Note: This bug is displayed in read-only format because the product is no longer active in Red Hat Bugzilla.

Bug 764138 (GLUSTER-2406)

Summary:

AFR repair on directory with large count of small files interrupts entire cluster

Product:

[Community] GlusterFS

Reporter:

Joe Julian <joe>

Component:

replicate

Assignee:

Pranith Kumar K <pkarampu>

Status:

CLOSED WORKSFORME

QA Contact:

Severity:

medium

Docs Contact:

Priority:

medium

Version:

3.0.5

CC:

amarts, gluster-bugs, vbhat

Target Milestone:

---

Target Release:

---

Hardware:

All

OS:

Linux

Whiteboard:

Fixed In Version:

Doc Type:

Bug Fix

Doc Text:

Story Points:

---

Clone Of:

Environment:

Last Closed:

Type:

---

Regression:

---

Mount Type:

fuse

Documentation:

---

CRM:

Verified Versions:

Category:

---

oVirt Team:

---

RHEL 7.3 requirements from Atomic Host:

Cloudforms Team:

---

Target Upstream Version:

Embargoed:

Attachments:

Description	Flags
Server volfile	none
Server volfile	none
Server volfile	none
Client volfile	none

Description Joe Julian 2011-02-10 14:58:33 UTC

Created attachment 436

Comment 1 Joe Julian 2011-02-10 15:01:23 UTC

Created attachment 437

Comment 2 Joe Julian 2011-02-10 15:02:01 UTC

Created attachment 438 [details]
rpm -qai run of RedHat v6.1 installed components.  (updates applied)

Comment 3 Anand Avati 2011-02-10 15:19:57 UTC

any information on what directories the other clients were working in? self heal happens with a lock on the directory till it fixes all the entries.. maybe they were waiting on the same lock?

Comment 4 Joe Julian 2011-02-10 15:54:48 UTC

The other clients were working on a variety of directories, all of which had already healed.

The user whose profile that is, isn't in today so the only access to that directory was my own.

Comment 5 Joe Julian 2011-02-10 17:57:33 UTC

Version is actually 3.0.7 but that option is not available.

After replacing a brick I did a find to perform the afr rebuild. When it came to a directory with 32000 files, all under 1k, all access from all clients was blocked.

## Required actions
**A.** Answer these questions from the GlusterFS bug report:
(i) What status is the bug given?
(ii) Which version does the reporter say is actually in use?
(iii) How many files were in the directory where access from all clients was blocked?
**B.** Resume the GlusterFS bug report after its last sentence, adding a few sentences in the same style.

## Data
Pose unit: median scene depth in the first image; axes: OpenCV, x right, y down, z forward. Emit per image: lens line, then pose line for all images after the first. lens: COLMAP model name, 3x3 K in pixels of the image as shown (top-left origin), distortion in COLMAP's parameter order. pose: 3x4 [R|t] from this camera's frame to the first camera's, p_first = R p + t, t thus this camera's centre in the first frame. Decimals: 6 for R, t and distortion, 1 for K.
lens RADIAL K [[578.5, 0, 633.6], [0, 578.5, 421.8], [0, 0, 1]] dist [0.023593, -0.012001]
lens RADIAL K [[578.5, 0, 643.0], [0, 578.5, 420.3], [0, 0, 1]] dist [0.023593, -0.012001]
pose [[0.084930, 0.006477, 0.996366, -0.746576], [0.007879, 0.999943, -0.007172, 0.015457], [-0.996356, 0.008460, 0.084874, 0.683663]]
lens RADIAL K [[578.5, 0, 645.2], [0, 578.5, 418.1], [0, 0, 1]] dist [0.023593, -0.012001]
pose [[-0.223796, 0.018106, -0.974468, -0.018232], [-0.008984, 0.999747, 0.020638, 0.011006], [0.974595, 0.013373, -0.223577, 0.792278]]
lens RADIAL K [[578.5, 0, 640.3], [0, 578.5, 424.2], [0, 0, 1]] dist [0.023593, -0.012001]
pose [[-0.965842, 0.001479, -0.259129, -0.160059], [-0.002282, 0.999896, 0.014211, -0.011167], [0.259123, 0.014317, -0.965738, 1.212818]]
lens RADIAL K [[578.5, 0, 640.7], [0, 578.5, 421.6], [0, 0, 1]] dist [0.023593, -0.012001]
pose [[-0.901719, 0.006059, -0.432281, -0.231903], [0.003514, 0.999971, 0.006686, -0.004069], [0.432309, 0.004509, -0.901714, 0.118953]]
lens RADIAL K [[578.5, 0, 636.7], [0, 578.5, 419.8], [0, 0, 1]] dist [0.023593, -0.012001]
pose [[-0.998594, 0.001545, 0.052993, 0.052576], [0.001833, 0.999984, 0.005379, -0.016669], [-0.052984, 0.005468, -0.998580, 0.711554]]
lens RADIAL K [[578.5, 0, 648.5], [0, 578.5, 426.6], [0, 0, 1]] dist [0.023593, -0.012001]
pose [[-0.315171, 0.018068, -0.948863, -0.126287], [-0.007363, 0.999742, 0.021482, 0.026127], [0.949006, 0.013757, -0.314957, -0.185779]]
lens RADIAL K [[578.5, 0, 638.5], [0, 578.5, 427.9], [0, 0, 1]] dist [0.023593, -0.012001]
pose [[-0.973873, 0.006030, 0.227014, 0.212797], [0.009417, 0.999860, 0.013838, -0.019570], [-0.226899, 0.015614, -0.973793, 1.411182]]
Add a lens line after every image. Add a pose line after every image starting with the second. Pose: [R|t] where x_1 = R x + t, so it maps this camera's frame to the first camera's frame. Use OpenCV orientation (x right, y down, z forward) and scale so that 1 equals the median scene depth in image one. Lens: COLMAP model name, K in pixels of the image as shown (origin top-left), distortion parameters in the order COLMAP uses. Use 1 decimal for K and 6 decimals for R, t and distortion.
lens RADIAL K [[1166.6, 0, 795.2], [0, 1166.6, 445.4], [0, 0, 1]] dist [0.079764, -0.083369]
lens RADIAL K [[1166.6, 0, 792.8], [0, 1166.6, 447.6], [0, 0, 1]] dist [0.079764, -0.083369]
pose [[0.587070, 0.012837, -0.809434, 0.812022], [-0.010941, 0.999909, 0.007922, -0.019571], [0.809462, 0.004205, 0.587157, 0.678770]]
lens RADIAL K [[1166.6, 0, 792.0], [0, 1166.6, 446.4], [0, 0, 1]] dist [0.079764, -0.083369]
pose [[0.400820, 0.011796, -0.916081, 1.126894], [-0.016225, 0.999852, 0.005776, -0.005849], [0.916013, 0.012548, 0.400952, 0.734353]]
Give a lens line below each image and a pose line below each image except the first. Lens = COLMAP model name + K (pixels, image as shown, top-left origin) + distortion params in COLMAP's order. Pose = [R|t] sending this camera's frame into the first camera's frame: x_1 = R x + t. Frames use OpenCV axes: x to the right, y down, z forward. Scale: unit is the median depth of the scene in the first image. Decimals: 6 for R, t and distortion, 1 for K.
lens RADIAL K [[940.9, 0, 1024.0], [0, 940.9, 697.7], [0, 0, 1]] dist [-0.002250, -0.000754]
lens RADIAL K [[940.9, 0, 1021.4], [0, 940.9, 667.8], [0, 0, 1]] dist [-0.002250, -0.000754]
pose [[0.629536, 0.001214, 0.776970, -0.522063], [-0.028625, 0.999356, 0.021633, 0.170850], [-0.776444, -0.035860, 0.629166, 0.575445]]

## Answer set
**A.**
(i) CLOSED WORKSFORME
(ii) 3.0.7
(iii) 32000 files, all under 1k

**B.**
A debug log on the client performing the repair shows nothing unexpected:
[2011-02-10 08:37:46] D [afr-self-heal-entry.c:1397:afr_sh_entry_impunge_mknod] repl2: creating missing file /home/DEBBIEW/Cookies/debbiew on ewcs7_cluster1
for each of the files that are being repaired.

The other clients are just blocked. There are no errors, disconnects, etc on any of the servers. The repair is taking place as expected.

Steps:
1. 3-way distributed replicated volume (see attached volfiles)
2. mount the volume
3. Create a directory with 30000 files under 1k
4. unmount the volume
5. wipe the bricks on one of the servers
6. /usr/sbin/glusterfs --log-level=DEBUG --disable-direct-io-mode --volfile=/etc/glusterfs/glusterfs-client.vol /mnt/gluster
7. find /mnt/gluster
8. When it gets to the directory with 30k files, all access from all clients will be blocked.

Comment 6 M S Vishwanath Bhat 2011-03-21 14:05:05 UTC

Hi Joe,

I tried reproducing this bug with 3.1.3 and 3.0.7, But unable to hit the issue. Here's what i did.
1.Created 4 * 3 distributed-replicated volume and mounted the volume.
2. Created directory with 35000 files of around 800B size. Also created some more directories with some files.
3. Unmounted the volume and wiped down two of the replicated bricks in on of the servers.
4. Mounted the volume and executed the `find .` command over mountpoint.
5. When the directory with 30,000 files was healing, I was able to access the files from other clients simultaneously.Running the `find` command did not block the other clients.

Comment 7 Pranith Kumar K 2011-04-06 00:56:54 UTC

We are unable to reproduce the bug in-house. Please feel free to re-open the bug when we can reproduce the bug.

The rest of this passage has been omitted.